Die Idee von Too Good To Go klingt richtig klasse – und auch die Auswahl in der App kann sich bereits sehen lassen.

Too Lucky To Go

„Wir helfen Restaurants, Bäckereien, Supermärkten und Hotels dabei, weniger Lebensmittel wegwerfen zu müssen, indem sie ihre überschüssige Ware über unsere App zu einem vergünstigten Preis an Selbstabholer anbieten können“, schreiben die Entwickler von Too Good To Go (App Store-Link) über ihre kostenlose App für iPhone und iPad. Ich finde die Idee richtig interessant – und habe bereits einen Blick auf die Anwendung geworfen.

Die erste kleine Hürde nach dem Start der App ist schnell überwunden: Too Good To Go wünscht sich, dass sich seine Nutzer registrieren. Wer zunächst aber einfach nur ein wenig stöbern möchte, kann das auch das tun – eine Registrierung ist zunächst nicht zwingend notwendig. Ohne große Umwege landet man so in der Liste der Restaurants und Supermärkte oder kann sich auf einer Karte umschauen.

Glücklicherweise spielt sich das Geschehen in Too Good To Go nicht nur in den drei Metropolen Hamburg, Berlin und München ab, auch wenn es dort sicherlich das größte Angebot gibt. Auch im Ruhrgebiet oder größeren Städten wie Ulm, Magdeburg, Dresden oder Aachen gibt es bereits zahlreiche Partner, sogar in Skandinavien, England, Frankreich und der Schweiz ist Too Good To Go vertreten.

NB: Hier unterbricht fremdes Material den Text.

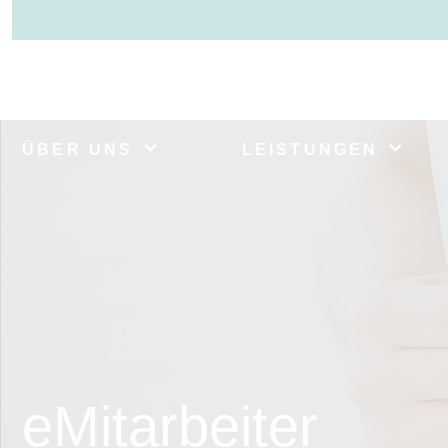
ÜBER UNS
LEISTUNGEN
eMitarbeiter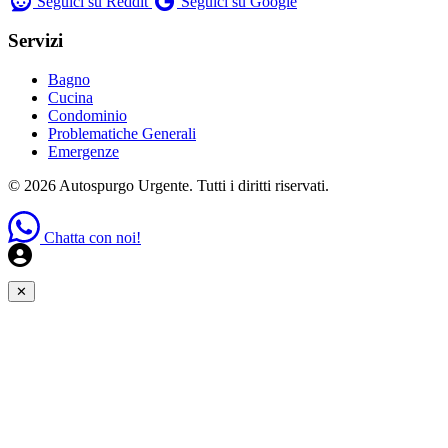
Seguici su Reddit
Seguici su Google
Servizi
Bagno
Cucina
Condominio
Problematiche Generali
Emergenze
© 2026 Autospurgo Urgente. Tutti i diritti riservati.
Chatta con noi!
✕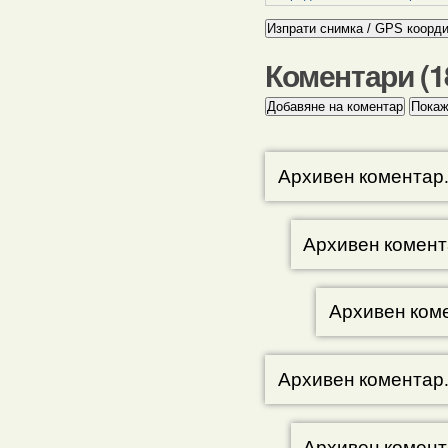
Коментари (
1
Архивен коментар
Архивен комент
Архивен ком
Архивен коментар
Архивен комент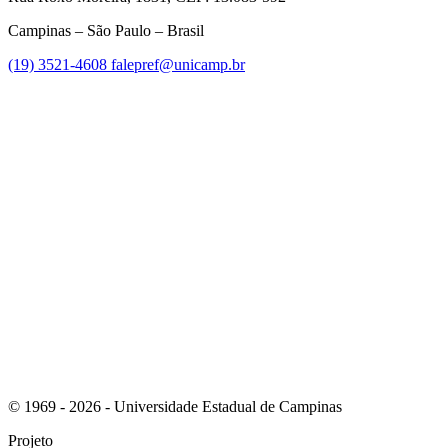
Campinas – São Paulo – Brasil
(19) 3521-4608
falepref@unicamp.br
Link para o Facebook
Link para o Instagram
© 1969 - 2026 - Universidade Estadual de Campinas
Projeto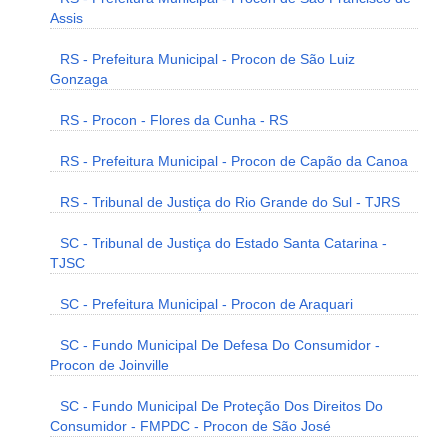
Assis
RS - Prefeitura Municipal - Procon de São Luiz
Gonzaga
RS - Procon - Flores da Cunha - RS
RS - Prefeitura Municipal - Procon de Capão da Canoa
RS - Tribunal de Justiça do Rio Grande do Sul - TJRS
SC - Tribunal de Justiça do Estado Santa Catarina -
TJSC
SC - Prefeitura Municipal - Procon de Araquari
SC - Fundo Municipal De Defesa Do Consumidor -
Procon de Joinville
SC - Fundo Municipal De Proteção Dos Direitos Do
Consumidor - FMPDC - Procon de São José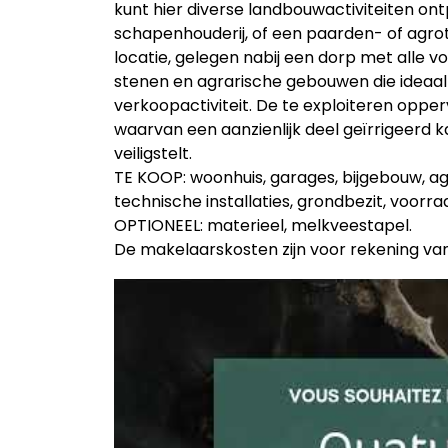
kunt hier diverse landbouwactiviteiten ont
schapenhouderij, of een paarden- of agrot
locatie, gelegen nabij een dorp met alle v
stenen en agrarische gebouwen die ideaal 
verkoopactiviteit. De te exploiteren oppe
waarvan een aanzienlijk deel geïrrigeerd 
veiligstelt.
TE KOOP: woonhuis, garages, bijgebouw, a
technische installaties, grondbezit, voorr
OPTIONEEL: materieel, melkveestapel.
De makelaarskosten zijn voor rekening va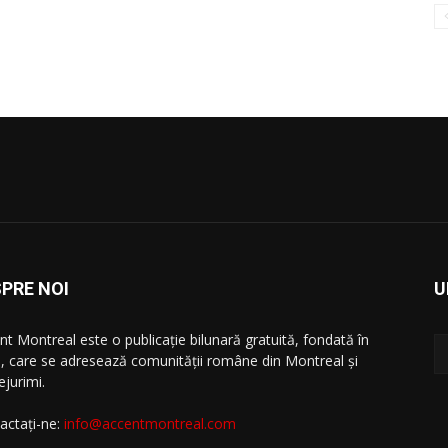
PRE NOI
U
nt Montreal este o publicație bilunară gratuită, fondată în
, care se adresează comunităţii române din Montreal şi
ejurimi.
actați-ne:
info@accentmontreal.com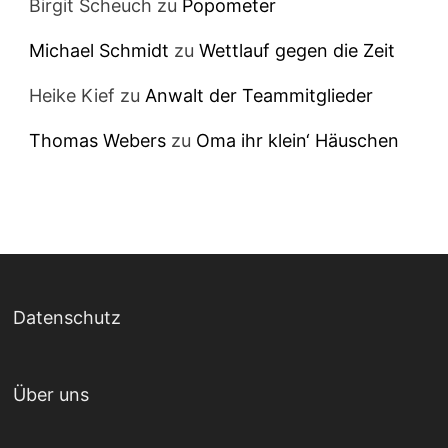
Birgit Scheuch
zu
Popometer
Michael Schmidt
zu
Wettlauf gegen die Zeit
Heike Kief
zu
Anwalt der Teammitglieder
Thomas Webers
zu
Oma ihr klein‘ Häuschen
Datenschutz
Über uns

Habt ihr Too Good To Go schon ausprobiert?

Aber wie genau funktioniert Too Good To Go überhaupt? Die teilnehmenden Partner können angeben, wie viele Portionen am Ende des Tages übrig bleiben – und stellen dem Nutzer so kleine Überraschungspakete mit einem unbekannten Inhalt zur Verfügung, die er gegen vorherige Bezahlung über Too Good To Go zum angegebenen Zeitpunkt abholen kann.

Der Kauf über die App ist so etwas wie eine Sicherheit für beide Parteien. Der Verkäufer bekommt das Geld, der Käufer kann sich darauf verlassen, dass er zum angegebenen Zeitpunkt nicht leer ausgeht. Schließlich schließen einige Geschäfte oder Restaurants erst in den späten Abendstunden.

Auch wenn ich Too Good To Go bisher noch nicht selbst ausprobiert habe, finde ich das Konzept klasse. Diese App ist definitiv eine Sache, die ich auf meinem iPhone behalten werde, um bald mal selbst etwas zu kaufen. Habt ihr möglicherweise schon Erfahrungen gesammelt? Wir sind gespannt auf eure Kommentare.

Too Good To Go
Too Good To Go
Entwickler: Too Good To Go
Preis: Kostenlos

Kommentare 8 Antworten

  1. idee ist gut, hab mir aber mal die angebote in münchen angeguckt und finde das ganze etwas zu vage. da weiß man ja nichtmal ob man brot oder kuchen bekommt. was will ich abends noch mit kuchen? ?

    1. Daumen hoch für diesen Einwand bzw Denkanstoß ! Man hat Verständnis für das Neue, man redet sich die Sache schön, man arrangiert sich…

    2. ???
      Richtig, sobald nämlich ersichtlich wird, dass damit Geld zu verdienen ist, evtl. sogar viel, ziehen die Menschen, die auf dieses angewiesen sind den Kürzeren! Dass dies passiert, sieht man am oft gesendeten Bericht über eine Firma in England, die riesige Gewinne einfährt!